But I don't think, that answers your question :-)
Success! We 100% agree on something.
You might have wondered about the 50MB. I intended to have a hash to
search for IP Addresses to get back a node number.
In the near future we will have 10000 (10K) IPSec tunnels. behind each
tunnel we'll have a subnet with 32 as an average number of IP-addresses.
So we have 320K IP-addresses. Somewhere (don't ask me where, I think it
was for persistenca table) I read that for an entry in a hash you need
128bytes. 320000 x 128 = 40960000 (bytes)
40960000 / 1024 = 40000 (kilobytes)
40000 / 1024 = 39,0625 (megabytes)
This would be the memory for the entries, without the hash itself, which
should have twice the number of entries as size for a fast search.
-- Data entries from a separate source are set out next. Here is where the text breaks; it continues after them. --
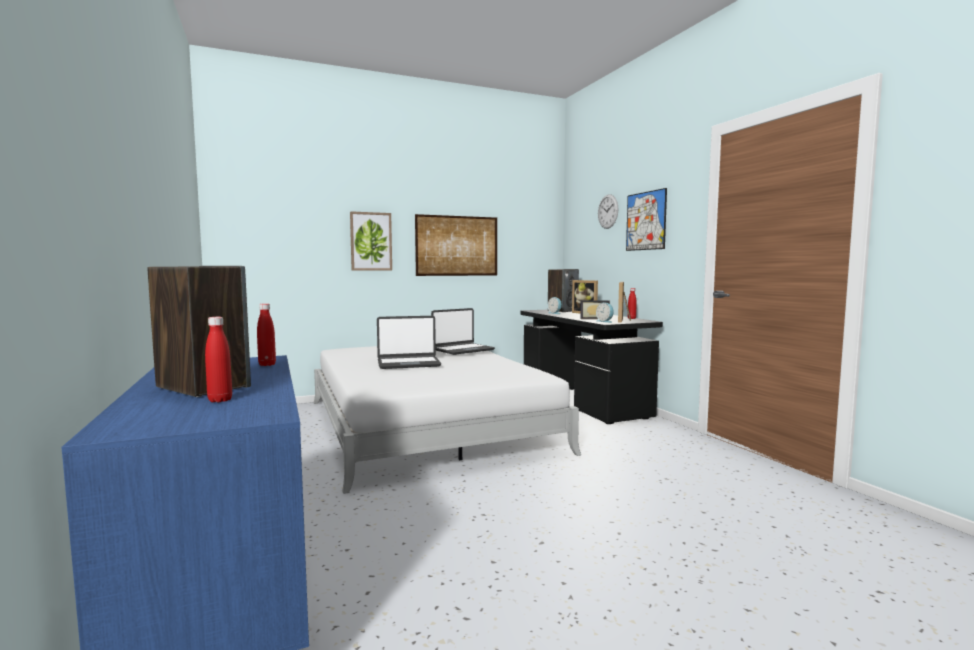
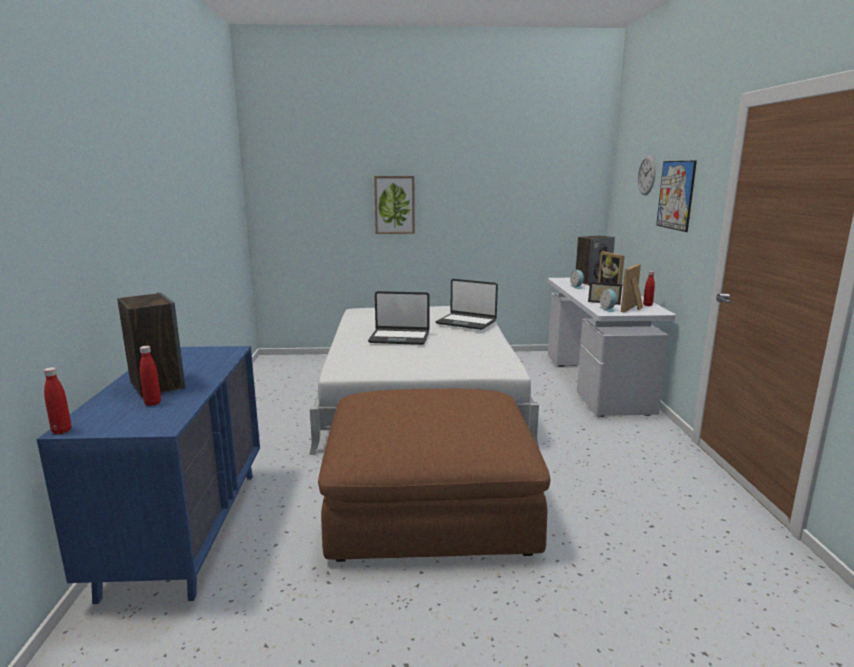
camera: 20 degrees right, 10 degrees up
red bottle [257,303,276,366] -> red bottle moved to [43,367,71,434]
picture [415,214,497,276] -> none
laptop [431,308,495,355] -> laptop turned 45 degrees clockwise [436,279,498,330]
black desk [520,310,663,424] -> white desk [548,278,676,417]
none -> brown ottoman [318,388,550,562]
The dh or sh schedulers only have 128 entries in the hash table which
are unique.
where is my fault?
The hash is included in the the 128 indirectly over a pointer to the
ip_vs_scheduler struct which calls the appropriate scheduler. I think I
understand your table now which you have drawn in the other email. You
can do such a setup with fwmarks and persistency but this will not help
because the director will never find out based on the encrypted packet
he has to load balance where the final packet will be routed to und thus
never match one of your rules. So no, this doesn't work, I'm afraid. You
need to let the director choose a RS for you and then make sure every RS
can route to every network, unless!!! you really know the CIP for every
single customer and can assure it will stay the same or at least
consistant with your NMS DB. Then it will work again, however. It would
be a pleasure for me to give you the idea for that if I one day figure
out the connection between your NMS, your customers, the RS and the load
balancer.
so sheduling in userspace would be an alternative?
Could be but I still think it's just me that hasn't completely
understood what you want.
WOW! that's encouraging!
The routing will definitely be possible and thus the load balancing with
LVS_DR. For NAT we're not so sure yet.
Maybe I don't understand it myself, but some things correspond to our
product/business case/whatever you call it. I hope I will be able to
tell more about it, but at the moment I can't - at least not here in the
list ...
I understand.
Thanks again to everyone involved...
No problem, not a lot has been done yet, except that Julian and me read
some RFC's ...
Best regards,
Roberto Nibali, ratz
|